Page 1 of 1

Identifying the components in PCA

Posted: April 5th, 2019, 11:36 am
by miltenpoint
My understanding is that PCA does not identify which variables depend on each other and does not specifically identify each component so the how do analysts interpret the factors/components in PCA? 

A good example are PCA factors for different maturity US Treasuries. We are told PC1 is parallel shifts, PC2 is curve shifts (steepeners and flatteners) and PC3 are convexity (curvature) changes - how do we know these descriptors are the factors/components and why in that order? What could be PC>3?

Re: Identifying the components in PCA

Posted: April 13th, 2019, 12:17 pm
by ISayMoo
@how do we know these descriptors are the factors/components and why in that order? 

1. visual inspection
2. simulation of the data by independently varying the coefficients of PCA components
3. comparing their eigenvalues

@What could be PC>3?

It depends. You need to stop looking at the data and think about the underlying processes.

Re: Identifying the components in PCA

Posted: April 13th, 2019, 1:17 pm
by bearish
I have used variations of this as an interview question in recent times. If you grab constant maturity US Treasury yields from, say, 1990-2007, calculate the covariance matrix of the absolute (basis point) changes ordered by maturity, and plot the eigenvectors corresponding to the three largest eigenvalues against the bond maturities, you do indeed get something that closely approximate the level, slope and curvature story. However, if you repeat the exercise using data from the last decade (conveniently missing the most turbulent months of 2008 and 2009), the story changes. Now the first PC has a strong slope component over the first 5 years or so, given Fed promises to keep rates "low for long". Since the second PC needs to be orthogonal to the first, it needs to have a richer structure than a simple slope, and so on. These are empirical regularities, rather than laws of nature. 

As for higher order PCs, they could just be noise, or they could pick up on more subtle clustering effects. E.g., the 30 year rate could have a bit of a life of its own, driven by insurance companies and pension funds hedging very long dated liabilities.

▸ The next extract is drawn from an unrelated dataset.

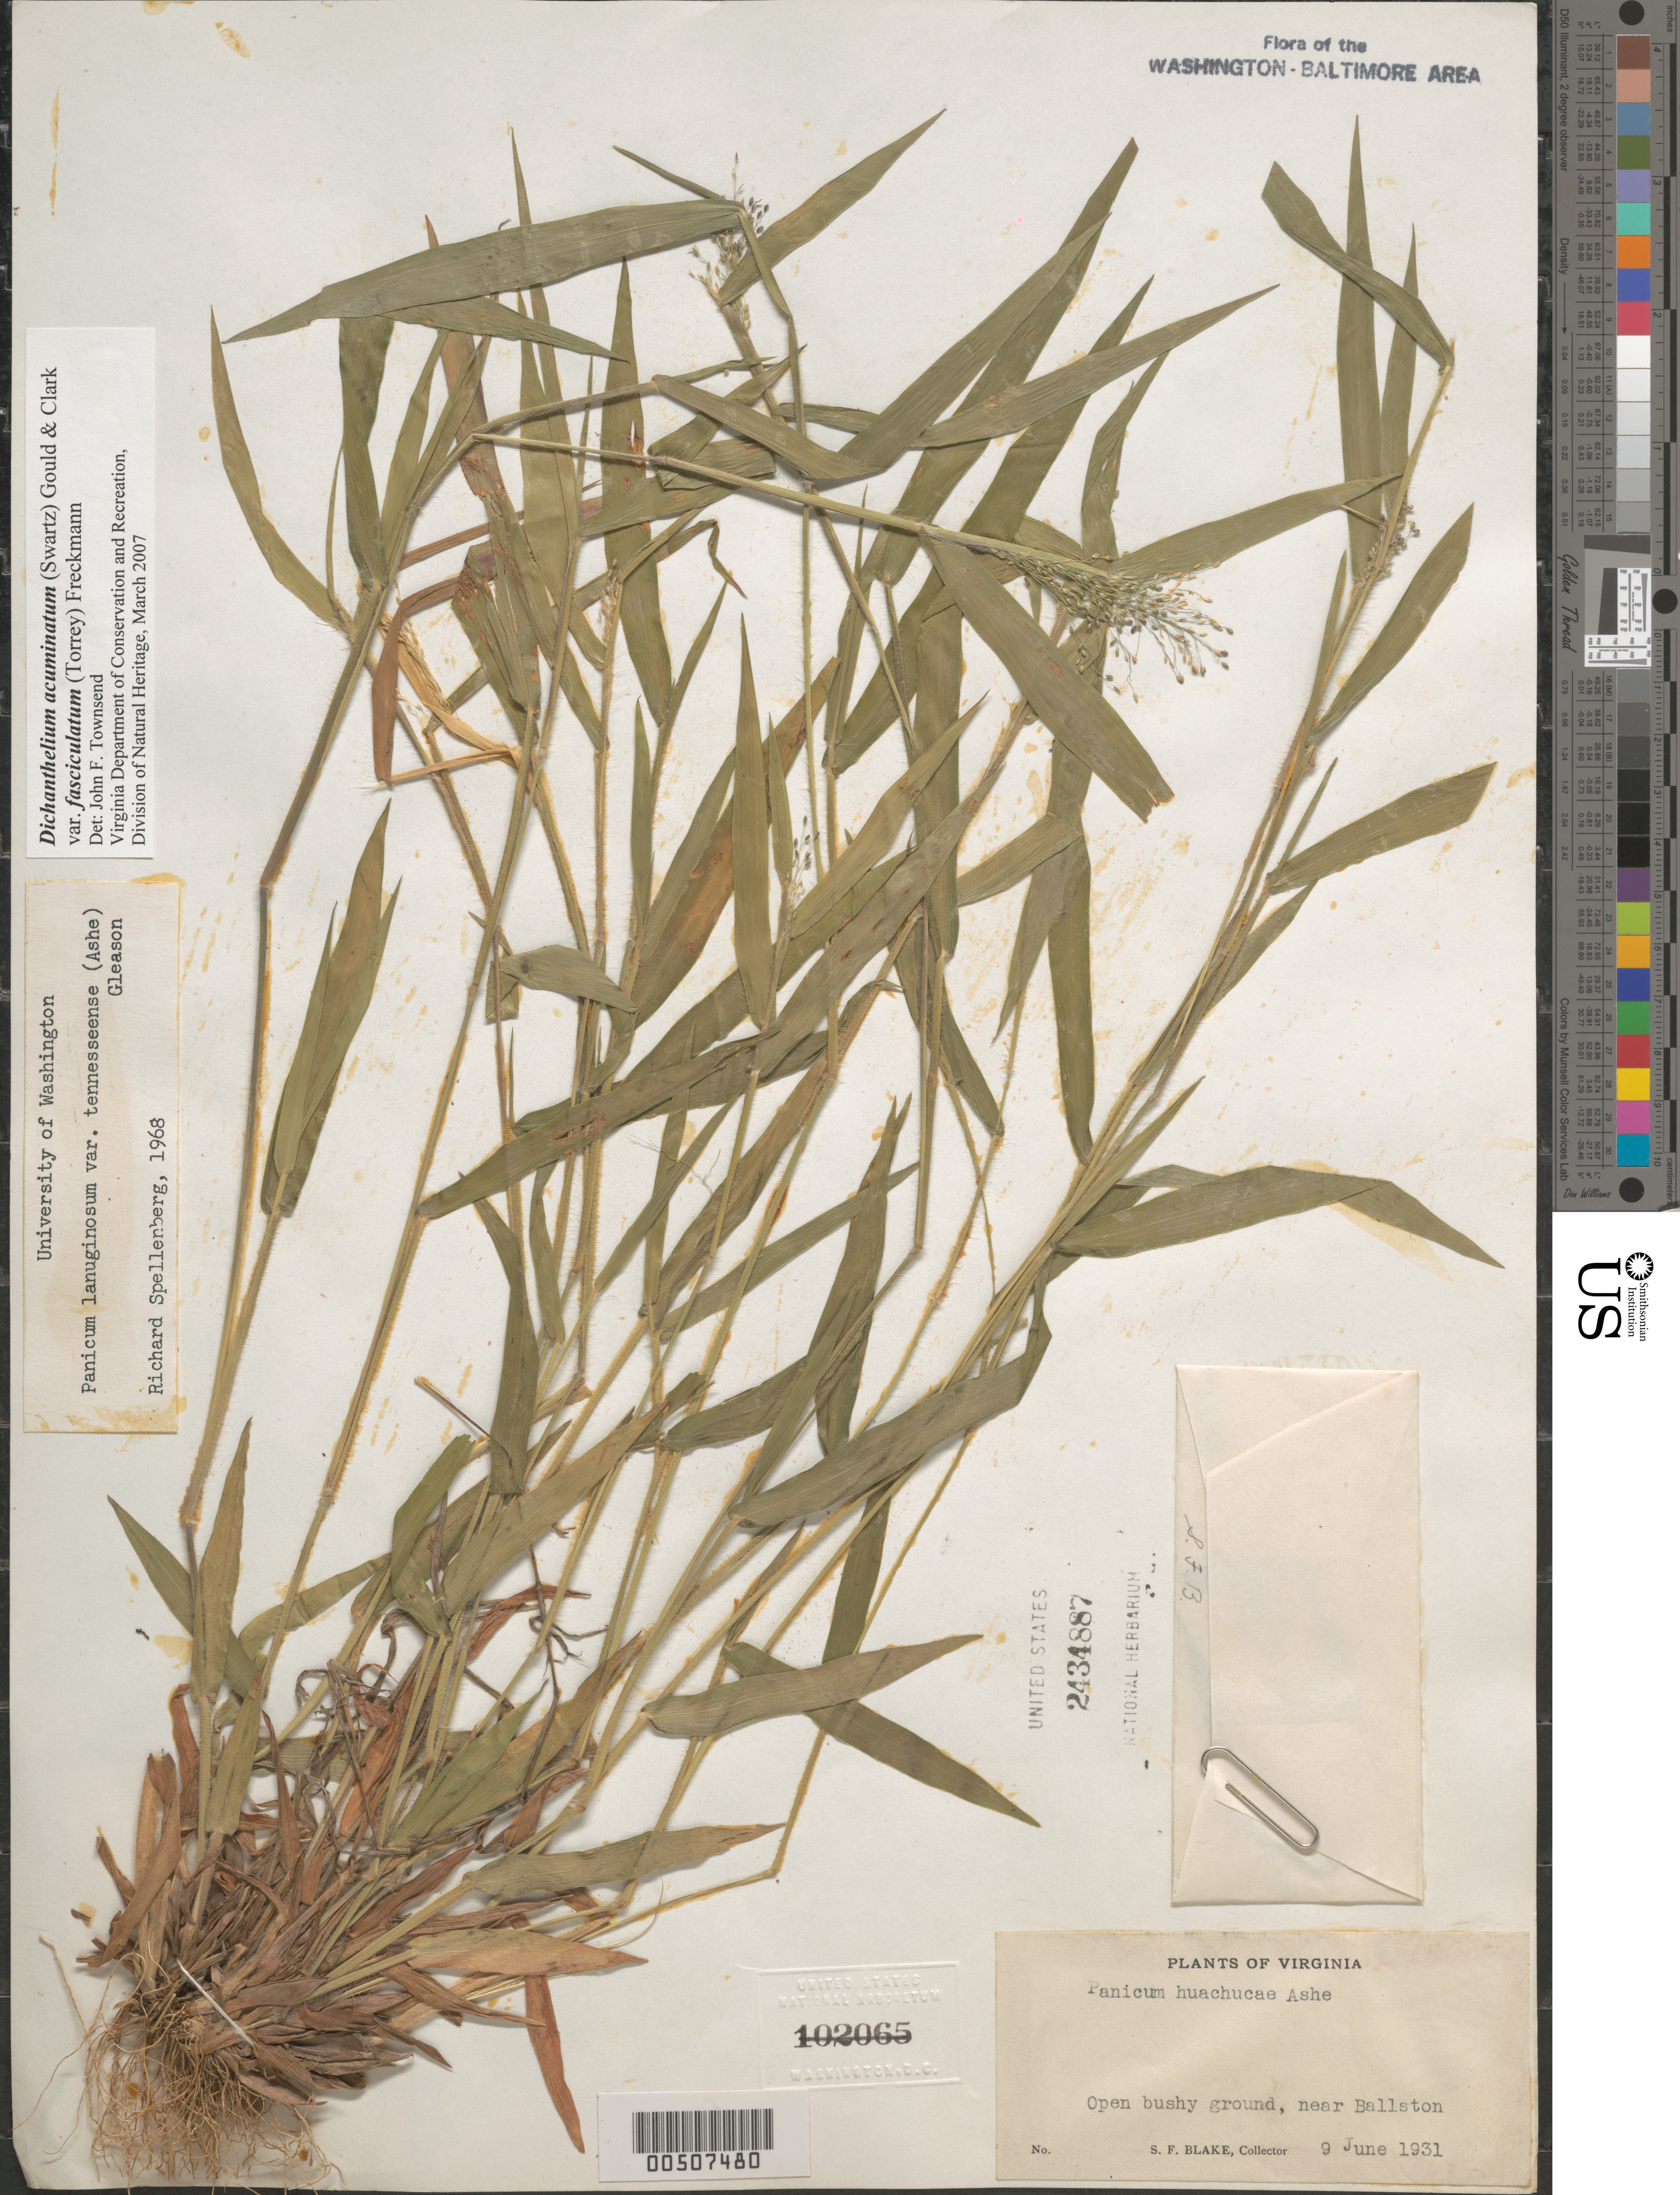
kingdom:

Your specific choice of rates to include in the analysis also matters, especially for the higher order PCs. 

Re: Identifying the components in PCA

Posted: April 13th, 2019, 2:04 pm
by miltenpoint
Thanks guys. Great answers!

Re: Identifying the components in PCA

Posted: June 20th, 2019, 2:04 pm
by ikicker
My understanding is that PCA does not identify which variables depend on each other and does not specifically identify each component so the how do analysts interpret the factors/components in PCA? 

A good example are PCA factors for different maturity US Treasuries. We are told PC1 is parallel shifts, PC2 is curve shifts (steepeners and flatteners) and PC3 are convexity (curvature) changes - how do we know these descriptors are the factors/components and why in that order? What could be PC>3?
Actually its the opposite. PCA uses a covariance matrix of standardized values to determine how much UNIQUE information is contained. Because it uses a covariance matrix, it takes into account co-movement.

Procedure: 1. convert your data to z-scores -> 2. create a covariance matrix of the z-scores -> 3. compute the eigen value matrix that corresponds with the eigen vectors

After performing this procedure, the largest eigen values contain the most unique information. If you would like, you can compute contribution % to the model.

Forgetting to standardize your data into z-scores typically results in incomparable measures as covariance is a unitless measure.